Jim Dill, University of Maine Cooperative Extension professor of biological sciences and pest management specialist, is available to discuss the status of several seasonal insect pests, including mosquitoes, black flies and a new arrival in Maine, the spotted wing drosophila, a fruit fly that threatens soft fruit and vegetable crops.

Also know as the Asian fruit fly, the spotted wing drosophila was captured for the first time in Maine last fall. The fly, about the size of the little fruit flies that buzz around bananas, arrived on the West Coast four years ago and in that short of time made it across the country.

“It can be a very serious pest of small fruits, especially late season strawberries, raspberries and blueberries,” Dill says. “Unlike its cousin, which likes those over-ripe bananas or other fruit, this new pest will attack ripening fruit in the  fields. We are working on a trapping and mapping system to see where they are in Maine.”

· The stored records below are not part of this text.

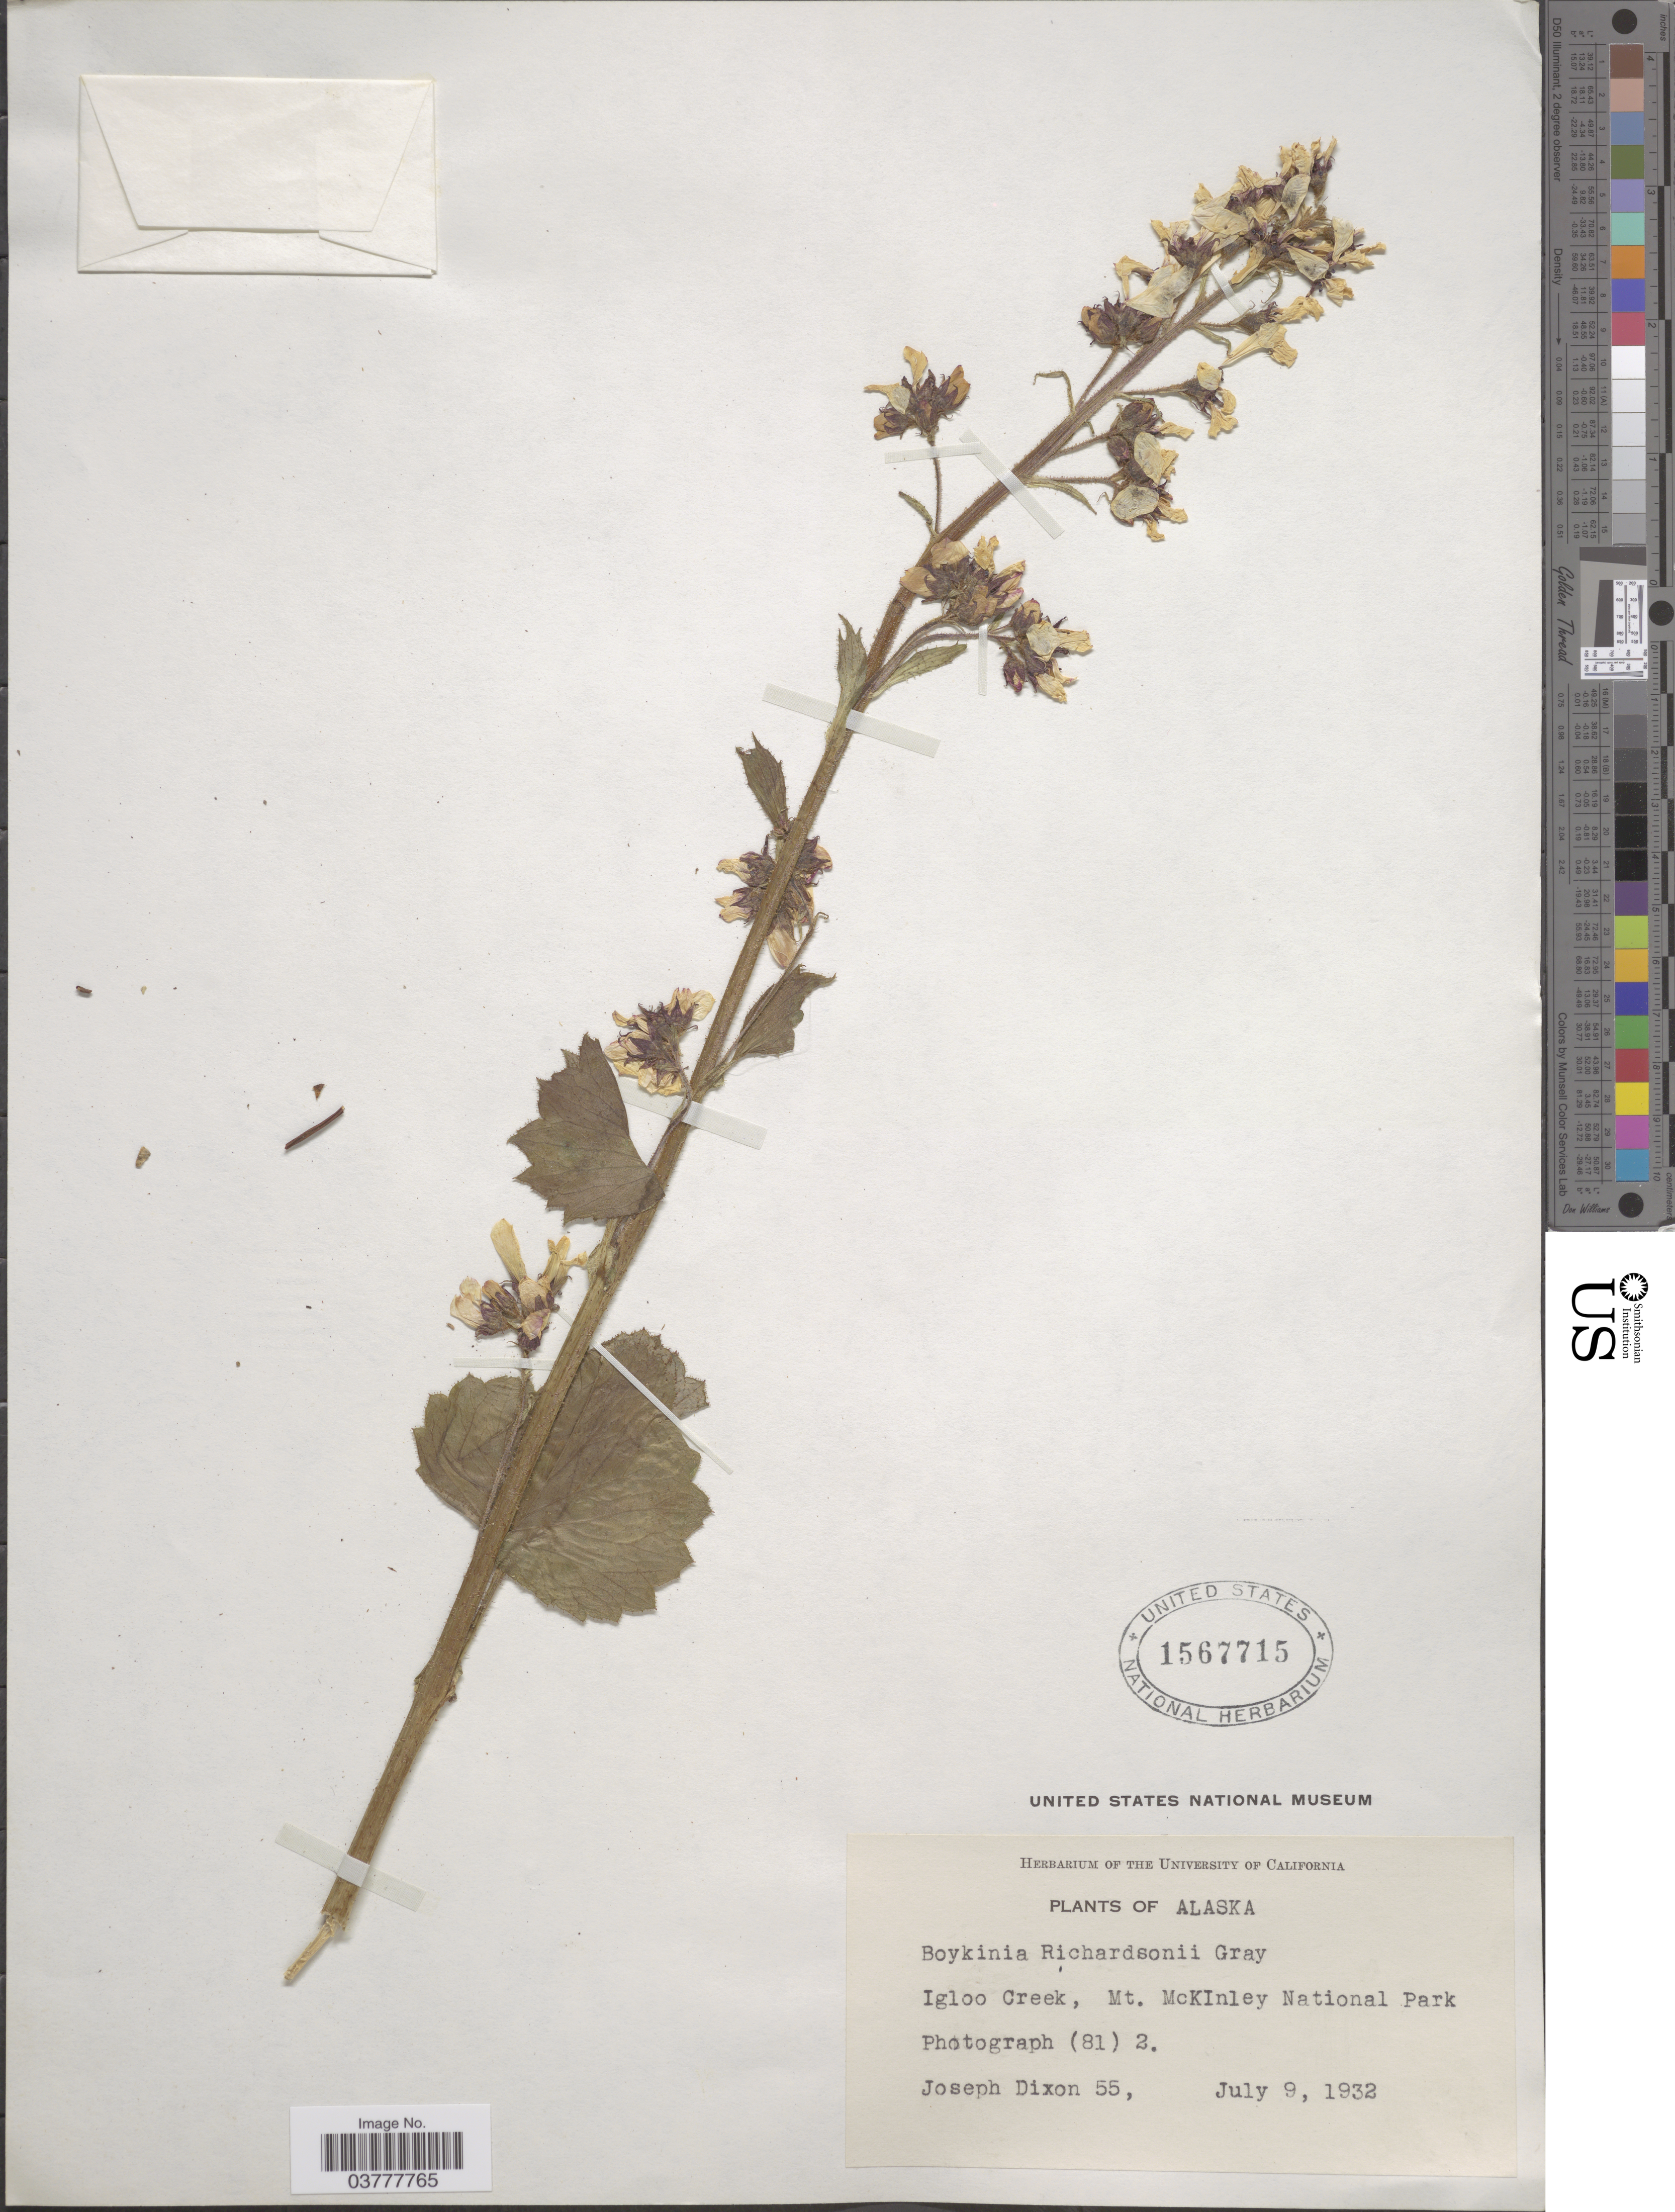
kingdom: Plantae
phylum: Tracheophyta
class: Magnoliopsida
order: Saxifragales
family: Saxifragaceae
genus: Boykinia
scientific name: Boykinia richardsonii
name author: (Hook.) A. Gray ex B.D. Jacks.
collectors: J. Dixon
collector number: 55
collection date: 1932-07-09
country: United States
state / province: Alaska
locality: Igloo Creek, Mt. McKinley National Park.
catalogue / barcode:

Dill can also discuss early season mosquitoes, which are just beginning to show. These snow-pool or snowmelt mosquitoes, as they are called, Dill says, are late this year due to lack of snow and early spring rains. In the last couple of weeks, however, rain has started filling in depressions and other areas where last season’s mosquito eggs wait for water to cover them, which enables them to hatch. Black fly females are starting to show up and are biting; males show up earlier than the females.

Dill also can recommend management methods for white grubs, which are destroying lawns in many parts of Maine, and late blight, which can devastate tomato and potato crops.